=== Begin Enclosure ===

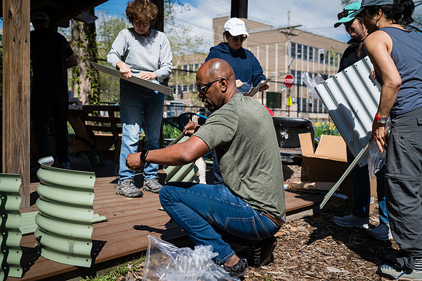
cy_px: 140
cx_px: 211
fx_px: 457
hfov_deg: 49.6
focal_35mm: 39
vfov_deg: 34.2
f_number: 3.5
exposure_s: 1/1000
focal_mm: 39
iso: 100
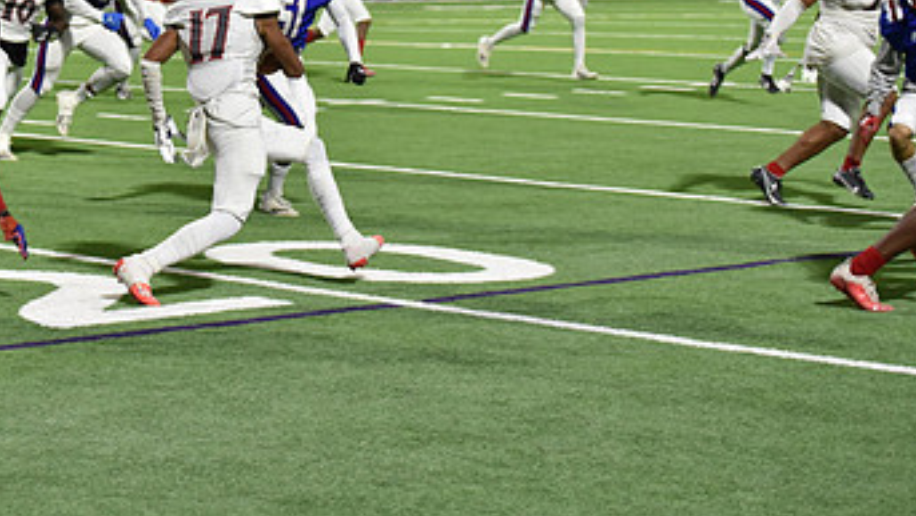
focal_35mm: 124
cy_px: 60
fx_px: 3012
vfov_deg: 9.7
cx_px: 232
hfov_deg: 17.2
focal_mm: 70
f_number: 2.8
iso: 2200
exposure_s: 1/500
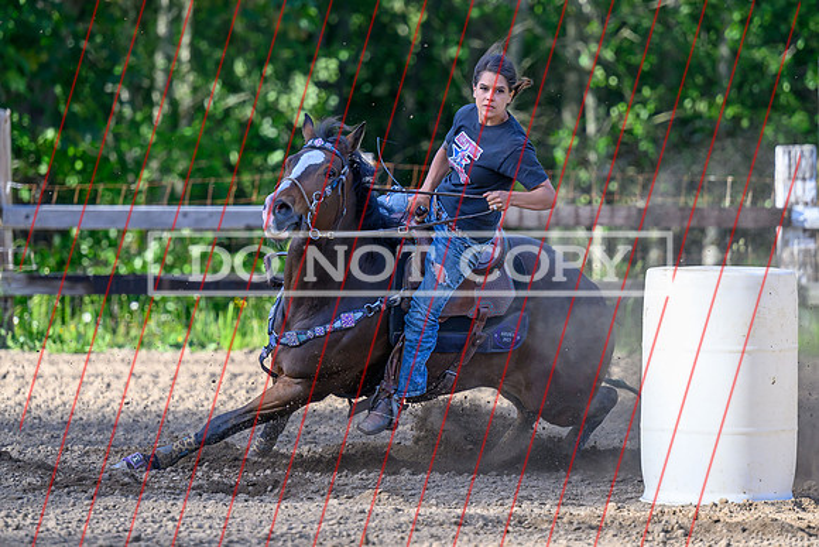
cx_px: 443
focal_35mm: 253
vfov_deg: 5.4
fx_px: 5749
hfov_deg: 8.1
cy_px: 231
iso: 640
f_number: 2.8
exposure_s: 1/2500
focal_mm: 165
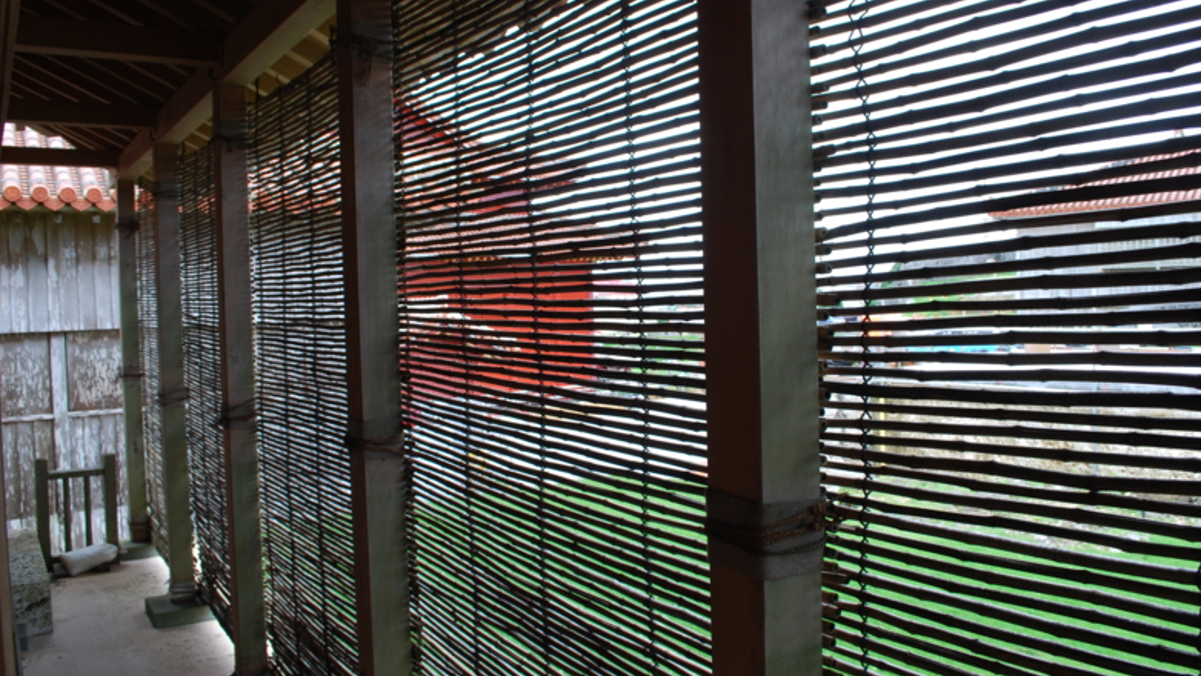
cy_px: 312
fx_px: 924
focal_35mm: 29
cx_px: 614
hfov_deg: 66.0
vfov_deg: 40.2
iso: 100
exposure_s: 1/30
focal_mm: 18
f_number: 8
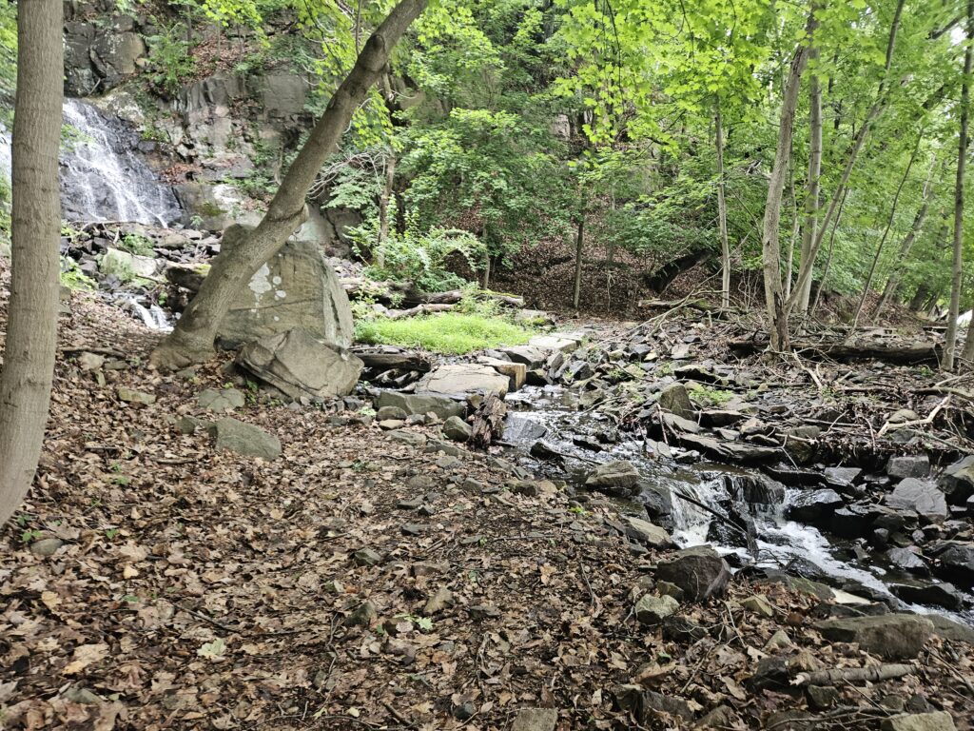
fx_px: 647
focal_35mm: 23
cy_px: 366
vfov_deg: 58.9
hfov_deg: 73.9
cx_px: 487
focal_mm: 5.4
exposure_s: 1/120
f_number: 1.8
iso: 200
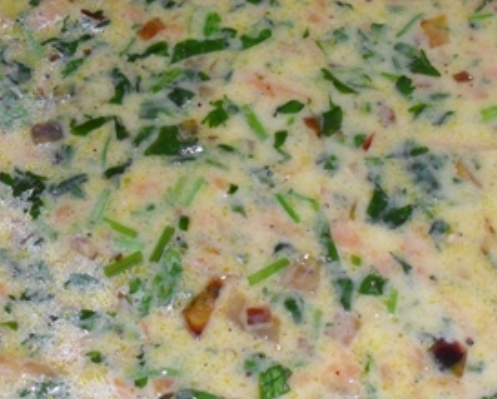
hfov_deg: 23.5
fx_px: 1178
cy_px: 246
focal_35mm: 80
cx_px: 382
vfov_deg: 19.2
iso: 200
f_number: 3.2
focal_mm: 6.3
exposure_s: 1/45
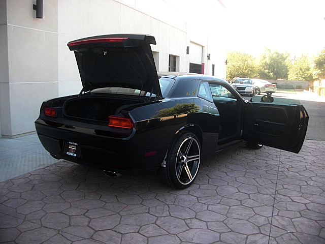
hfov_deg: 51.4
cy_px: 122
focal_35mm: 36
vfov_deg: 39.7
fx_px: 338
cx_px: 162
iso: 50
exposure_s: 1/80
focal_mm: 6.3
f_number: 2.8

=== End Enclosure ===
=== Begin Enclosure ===

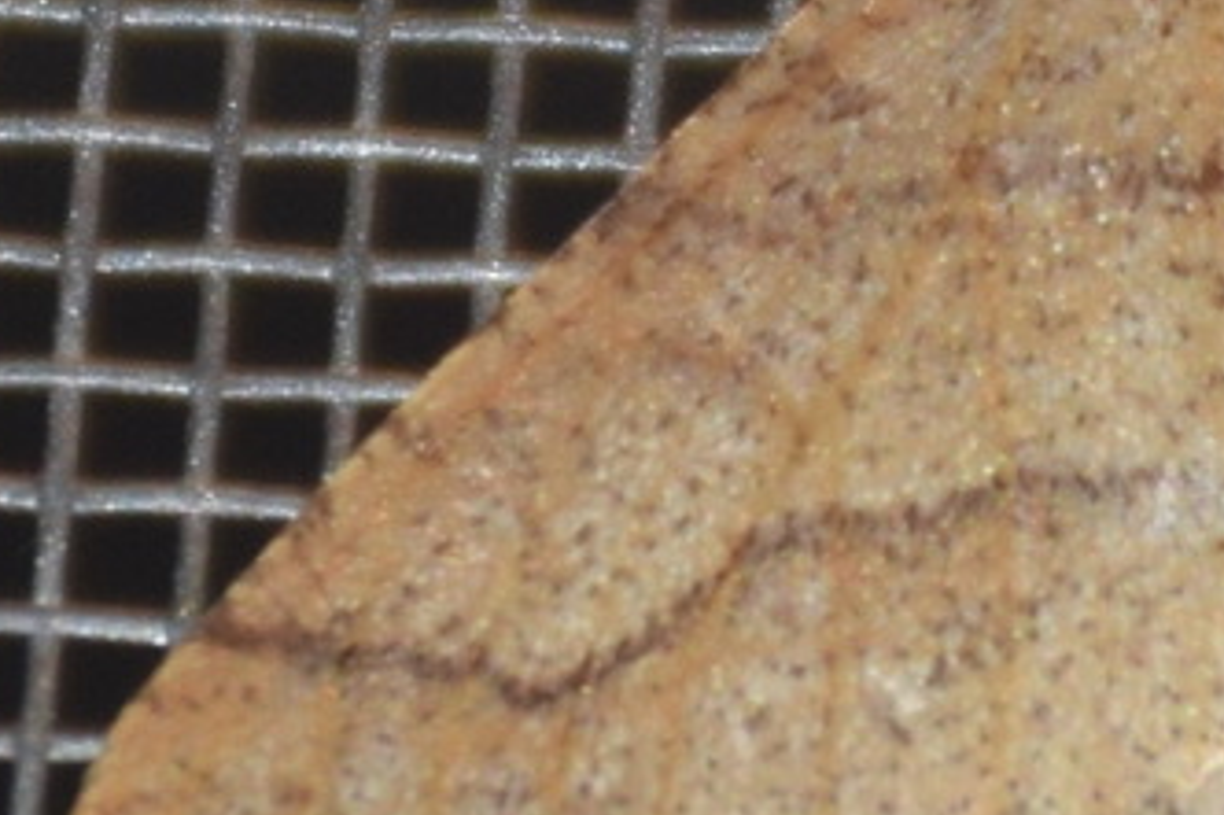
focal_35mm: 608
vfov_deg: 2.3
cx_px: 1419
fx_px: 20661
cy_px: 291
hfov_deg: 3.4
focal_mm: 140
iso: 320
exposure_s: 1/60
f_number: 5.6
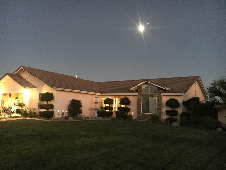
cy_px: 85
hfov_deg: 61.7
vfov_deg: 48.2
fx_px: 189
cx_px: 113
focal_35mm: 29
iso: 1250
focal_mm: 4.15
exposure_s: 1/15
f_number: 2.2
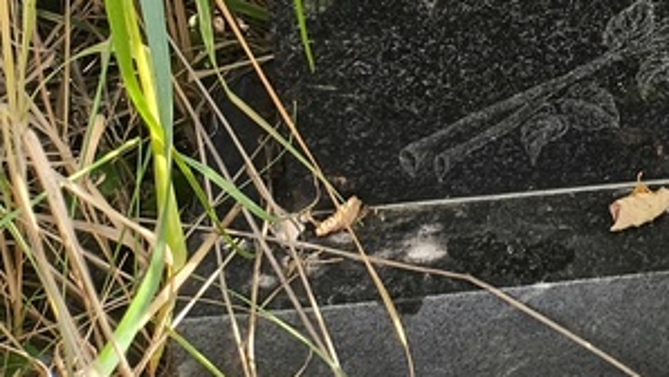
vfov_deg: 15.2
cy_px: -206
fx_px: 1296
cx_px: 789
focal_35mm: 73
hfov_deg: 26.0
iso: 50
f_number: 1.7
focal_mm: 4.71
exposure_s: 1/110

=== End Enclosure ===
=== Begin Enclosure ===

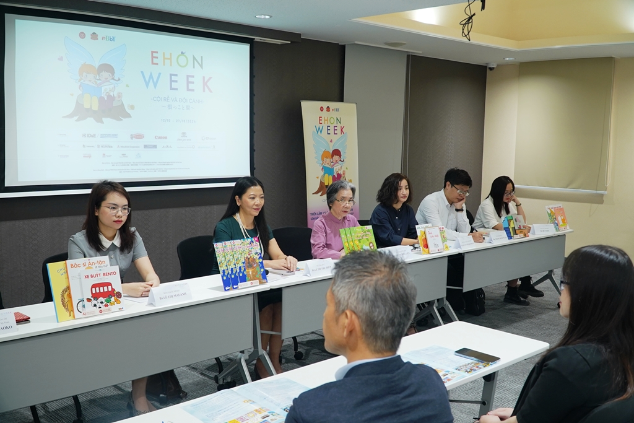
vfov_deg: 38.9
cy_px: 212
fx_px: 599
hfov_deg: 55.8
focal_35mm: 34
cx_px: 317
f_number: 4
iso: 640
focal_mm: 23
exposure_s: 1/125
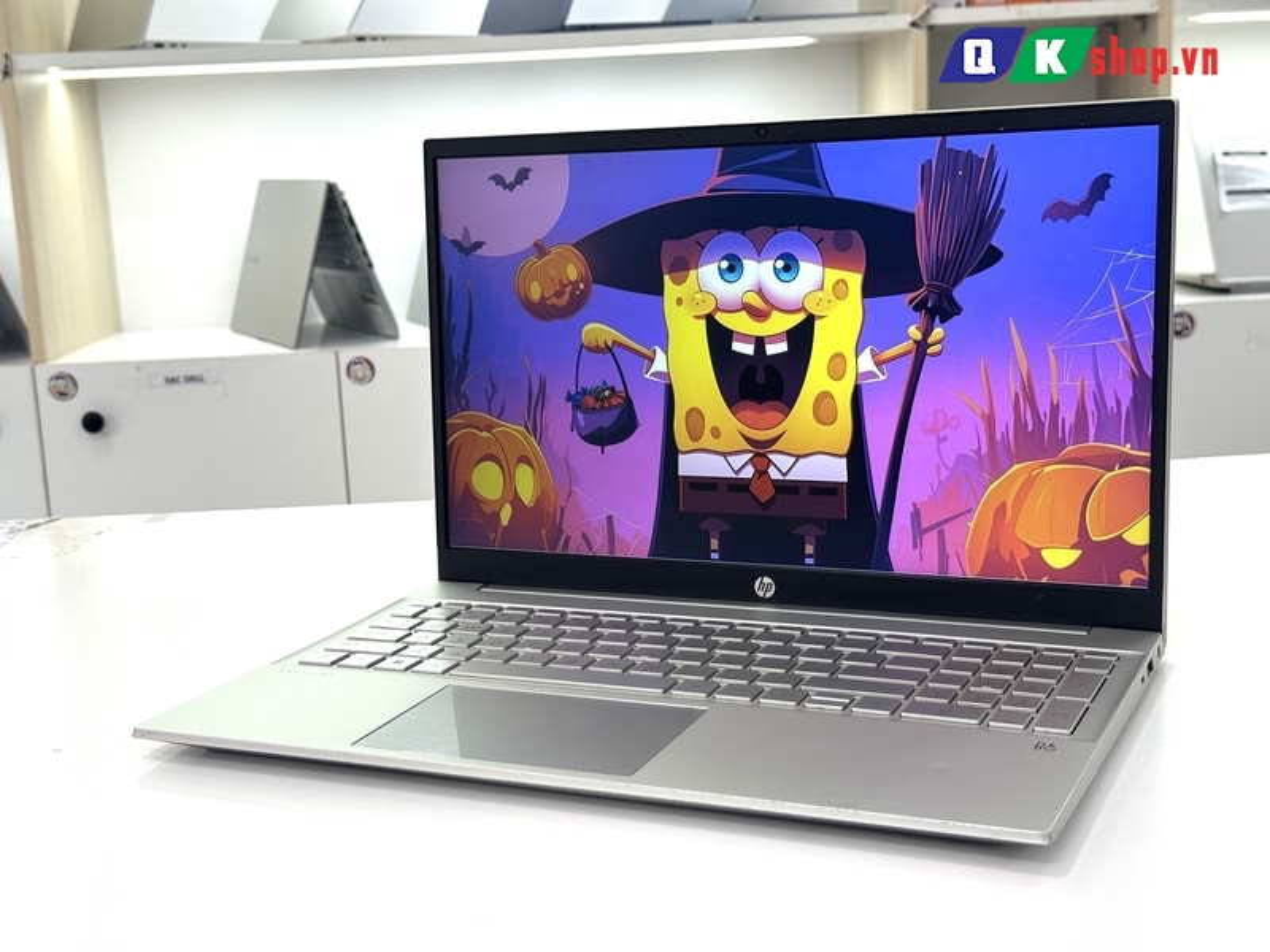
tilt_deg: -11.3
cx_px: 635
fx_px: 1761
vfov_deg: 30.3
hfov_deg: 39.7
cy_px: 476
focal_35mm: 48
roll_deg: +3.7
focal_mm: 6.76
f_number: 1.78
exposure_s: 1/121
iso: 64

=== End Enclosure ===

- _Request_
With the line holding "cy_px: -206" as the first and the line holding "exposure_s: 1/110" as the last, set down that range of the entries above exactly, and nothing else.

- _Reply to the exercise_
cy_px: -206
fx_px: 1296
cx_px: 789
focal_35mm: 73
hfov_deg: 26.0
iso: 50
f_number: 1.7
focal_mm: 4.71
exposure_s: 1/110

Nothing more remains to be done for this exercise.